Last night, when I got home from my night out, the home health care worker told me how upset Daisy had become when Mila used the broomstick to help my sister exercise her shoulders. When Mila picked up the broomstick handle, Daisy ran out the doggie door. She wouldn’t come back inside until the broomstick handle was put away. It’s January and cold out there.
What has happened to Daisy in the past? Someone surrendered her, but why? There were notes that she attacked an older dog. Did someone beat her? Can I rehabilitate her? Will she ever trust me? Anybody?
I think I can. I have taught her to sit. So far, I’ve had no luck with getting her to lie down on the floor. Her butt stays up in the air every time. I am teaching her to come to me, with treats. Twice she has bolted out of an open door or gate. Both times I got her back with food, but I had to throw it to her and get her to come closer and closer until I could reach her harness.

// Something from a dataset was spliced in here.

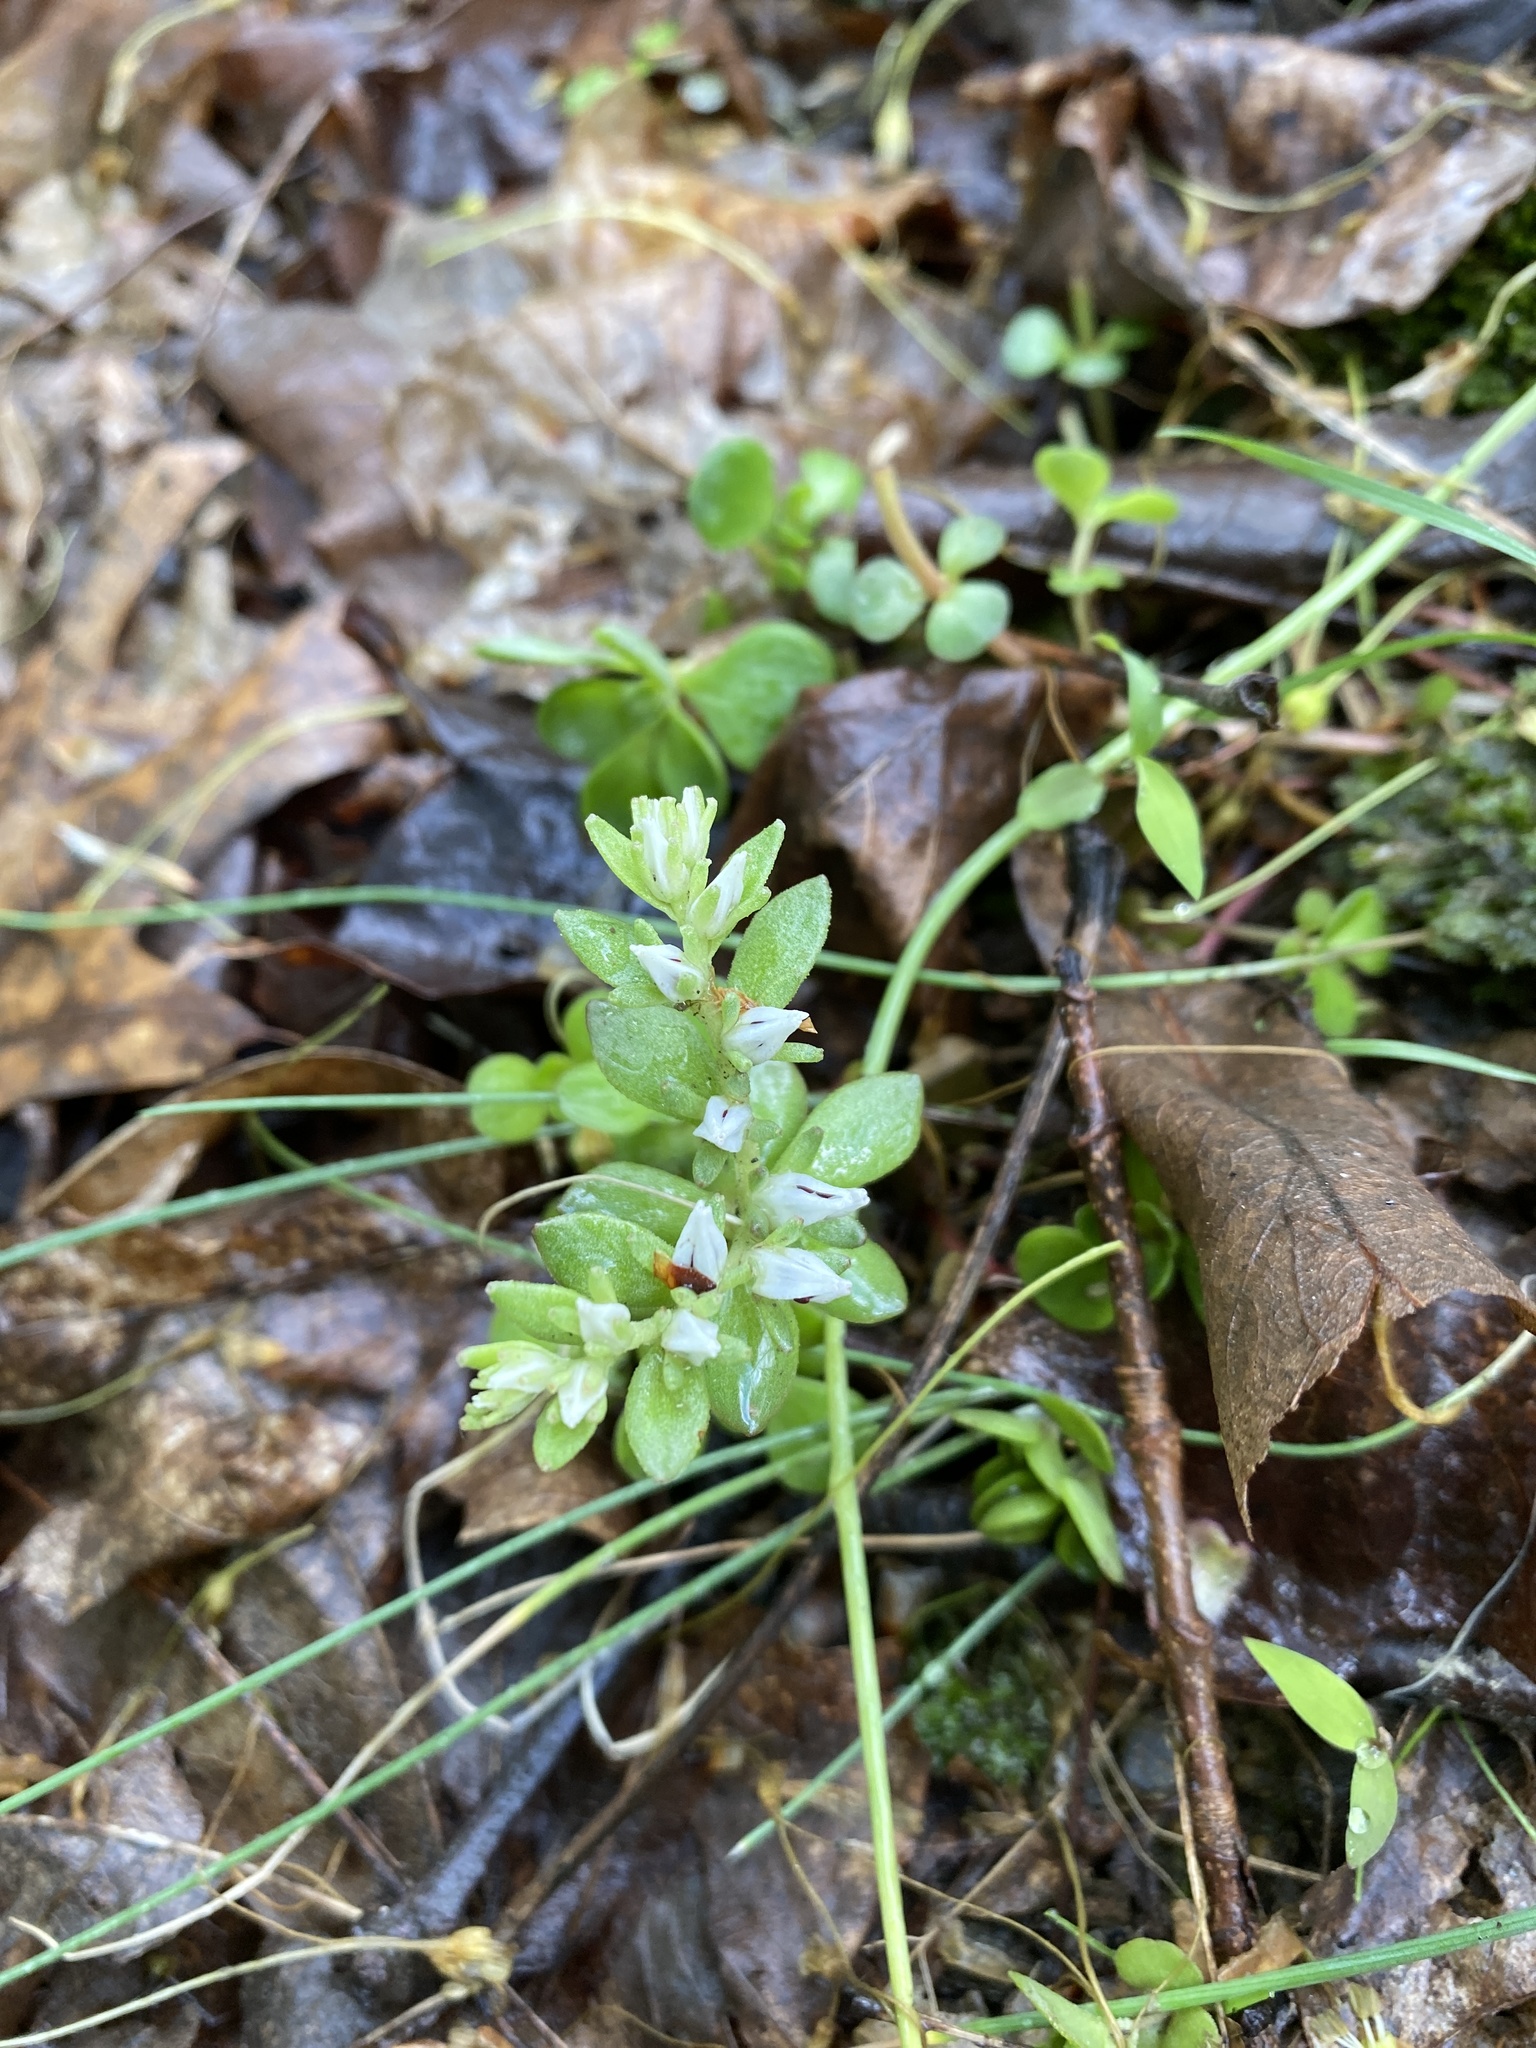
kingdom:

Daisy’s harness never comes off. She is so quick that if she got out again, I’d never be able to grab her without it. I hope someday she will stop bolting. I make the dogs wait at the open door before we go for walks. She pulls against me while I hold her leash back, but she is slowly getting it. Yesterday she even sat down for a second.
Pepper gets treats right along with Daisy for good behavior. Pepper is starting to realize that this little dog isn’t so bad.
But no more balls. Pepper will never share them.
I have to stand between the two dogs while they eat, and I pick up the food dishes immediately. I let Pepper run up to my chair so that Daisy will jump down. I bought another large bed so they both have one in the kitchen. The little bed is in my bedroom, and Daisy sleeps there through the night. It’s her choice to come down there and not sleep next to Pepper in the kitchen.
Daisy is housebroken, except for once on my sister’s bed. Now all bedroom doors are shut. What was she trying to tell me that day?
With a rescue dog, you never know for sure.